Kayleigh, who spends most afternoons working on the dolls with Waldera, said giving the dolls she had worked so hard on to the women made her happy.
"I felt real good about it," Kayleigh said. "It was unbelievable ... Some made us cry."
Waldera said the patients, particularly those with Alzheimer's disease, wanted a baby and were often seen hugging, kissing and rocking their dolls.
"One lady kissed (Kayleigh) because she had prayed the night before for God to bring her something to take care of," Waldera said. "We went back later, and she had that baby."
The women who receive the dolls seem to love them, Waldera said, and the staff members at the nursing homes have been overjoyed by the effects of the dolls on the patients.
"Especially a lot of the ones with dementia or Alzheimer's, it calms them down, gives them something to focus on," said Christina Morris, the activities manager at Westwood. "It is good stimulation for them. It brings back memories to them."

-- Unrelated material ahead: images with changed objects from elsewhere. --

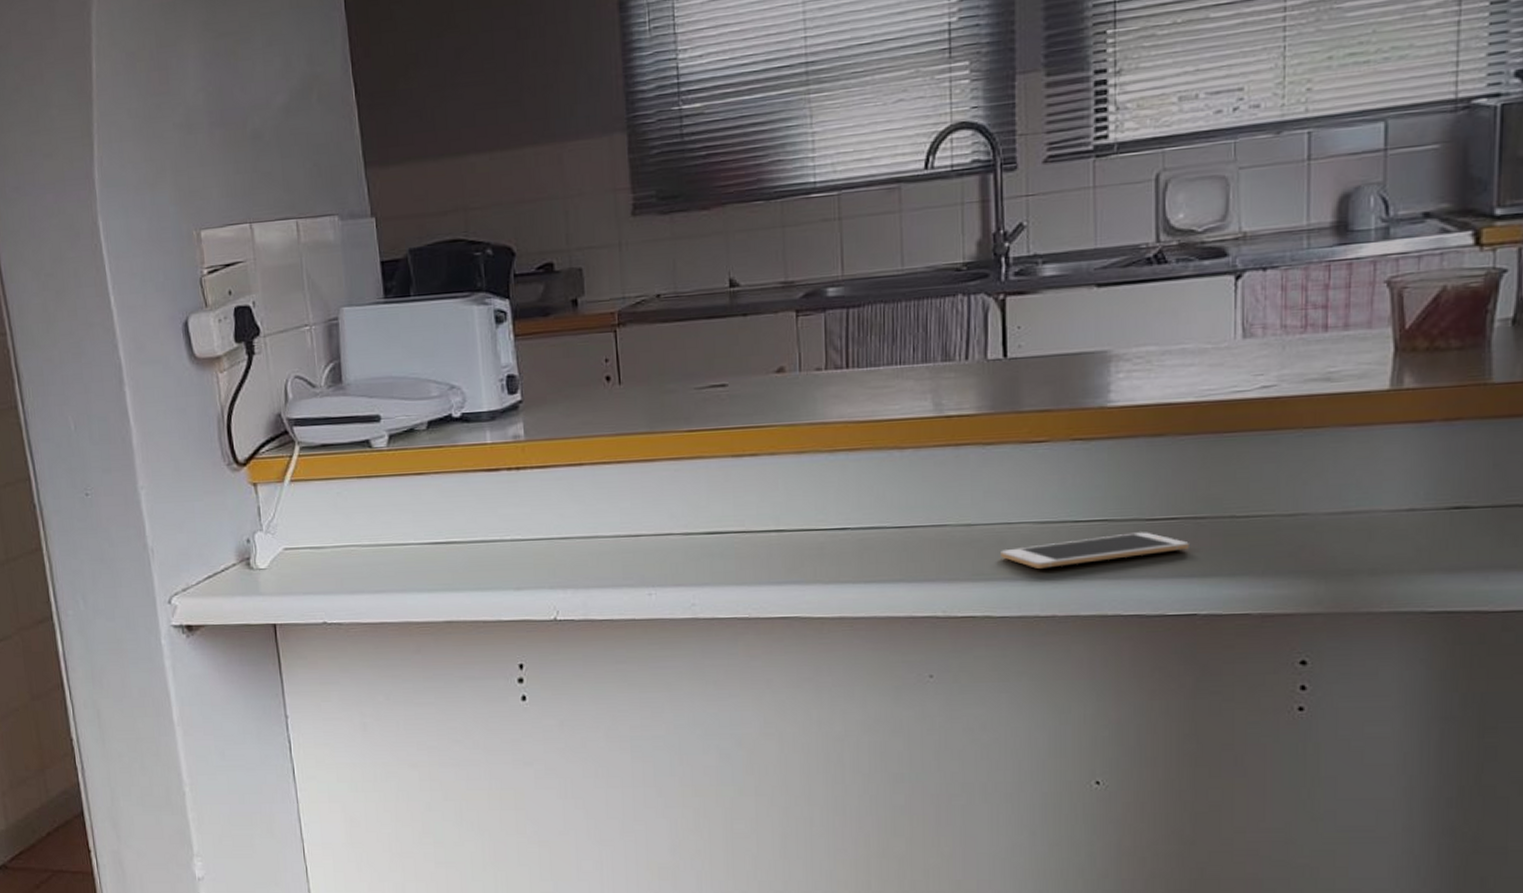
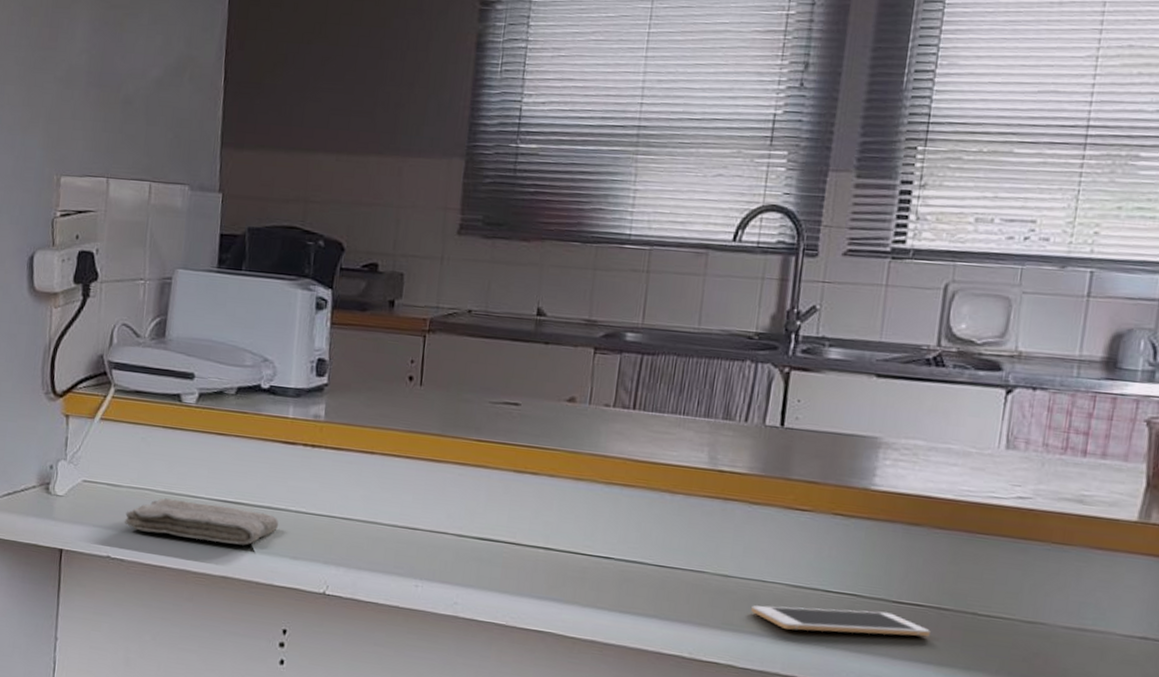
washcloth: none [335,547,496,590] -> present [125,498,279,546]

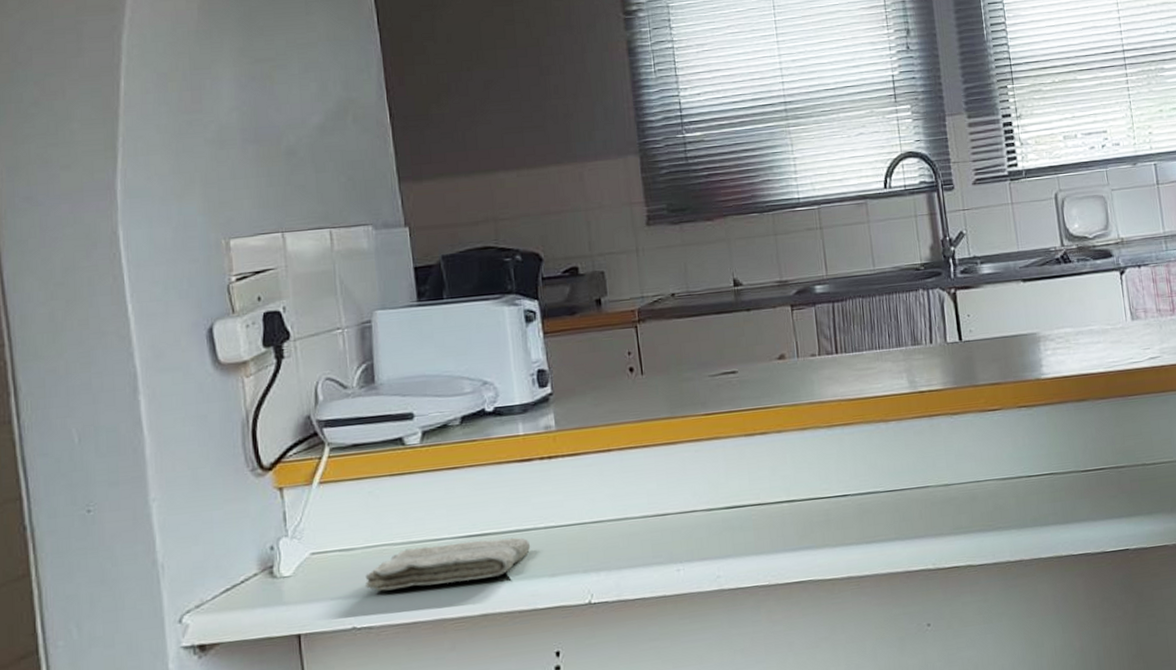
cell phone: present [751,605,930,637] -> none [974,481,1116,520]

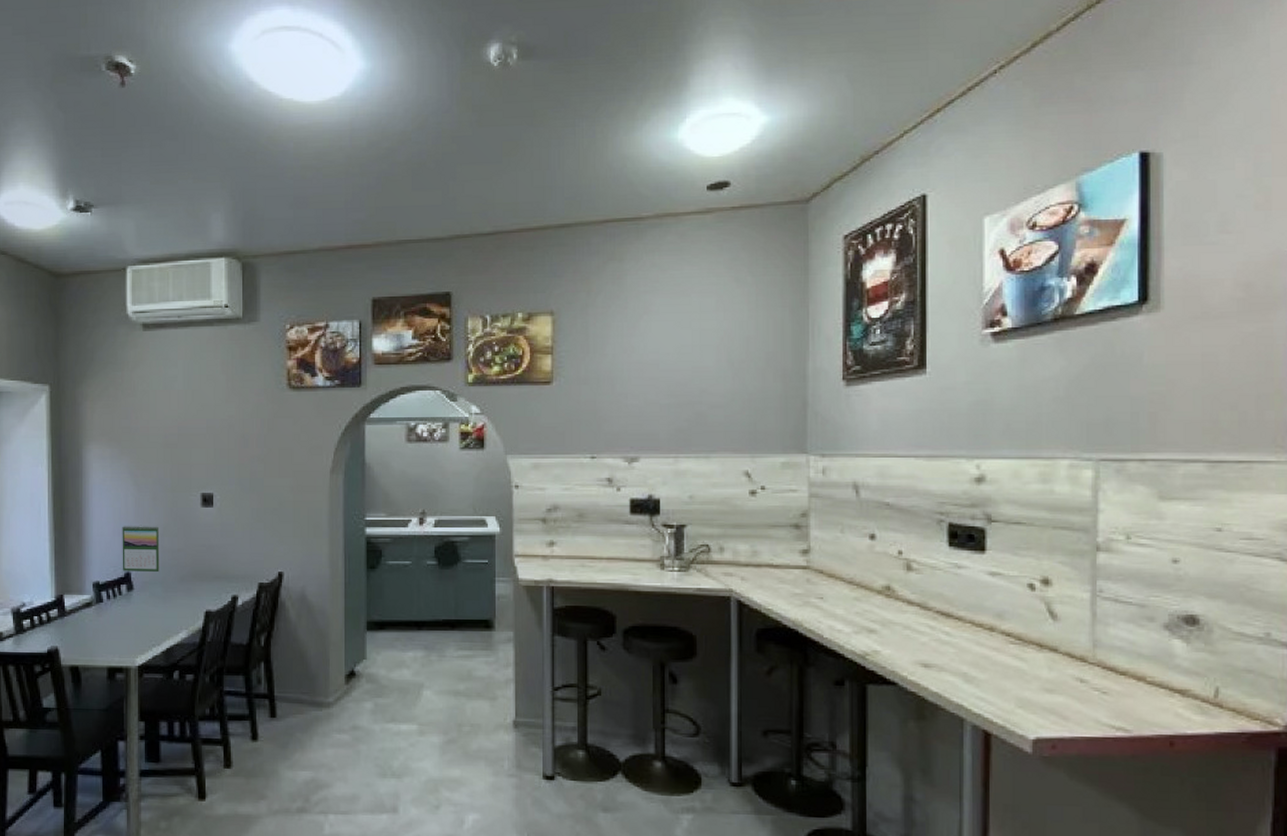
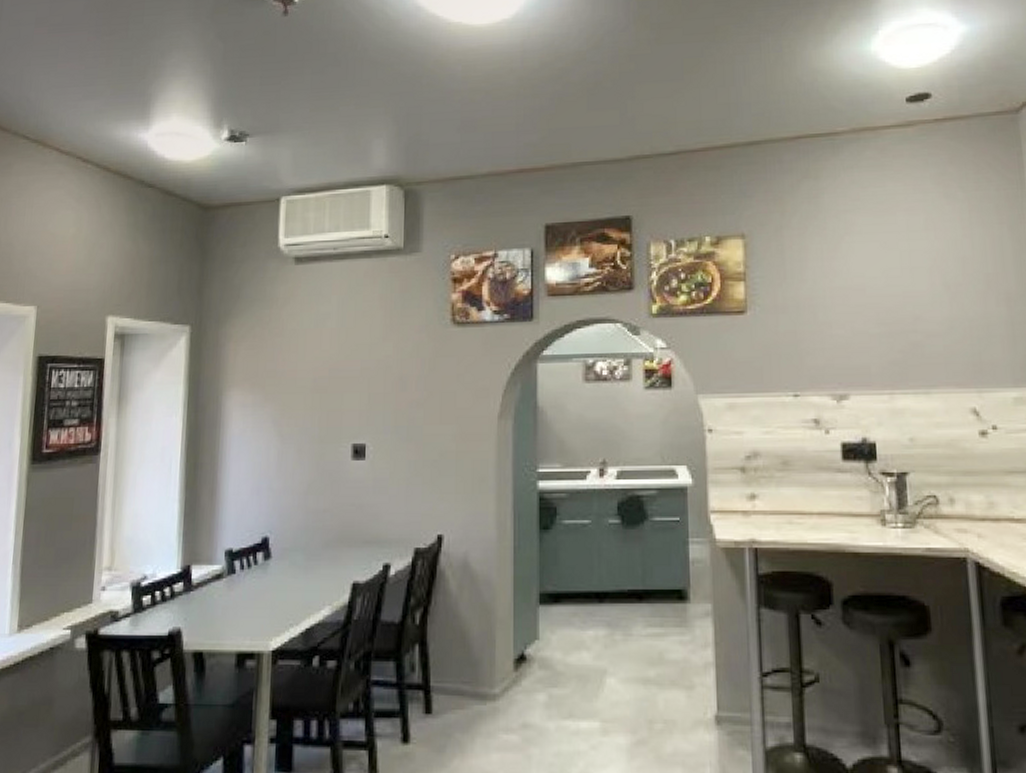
calendar: present [122,525,160,573] -> none [259,481,304,537]

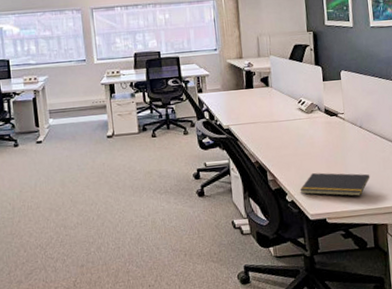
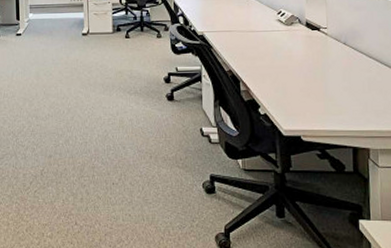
notepad: present [300,172,370,197] -> none [274,87,353,116]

Waldera and Kayleigh started a Web site, lullabyebabies.com, and say they hope to expand the project. There is already a project chapter in Pennsylvania.
"(We want to) try to get people at least from every state to start doing it so practically every elderly person, they can enjoy and have happy thoughts and be happy," Kayleigh said.
Because the cost of purchasing the dolls and clothes and supplies to sew blankets and clothes can be overwhelming, Waldera said, they are accepting donations of baby dolls, clothing and blankets to continue the project all year.
Donated dolls should be easy to cuddle and cleaned up. Barbie or Barbie-like dolls and those that are too large, small, heavy or fragile will not be accepted.
Waldera said they are looking for dolls that the elderly women can safely and comfortably hold. Any doll clothes or baby clothes that would fit the dolls also are appreciated.
Donations can be dropped off at B&S Engraving and Trophy Shop at 3733 Washington Road in Martinez. Arrangements to pick up donations can be made by e-mailing Waldera at foxtrotter@comcast.net.
Waldera concedes that the project also has some personal benefits. In addition to doing something for others, she gets to pass along her love of sewing to her granddaughter.
The doll project also gives them a good excuse to spend a lot of time together.
"It has been a fun thing," Waldera said.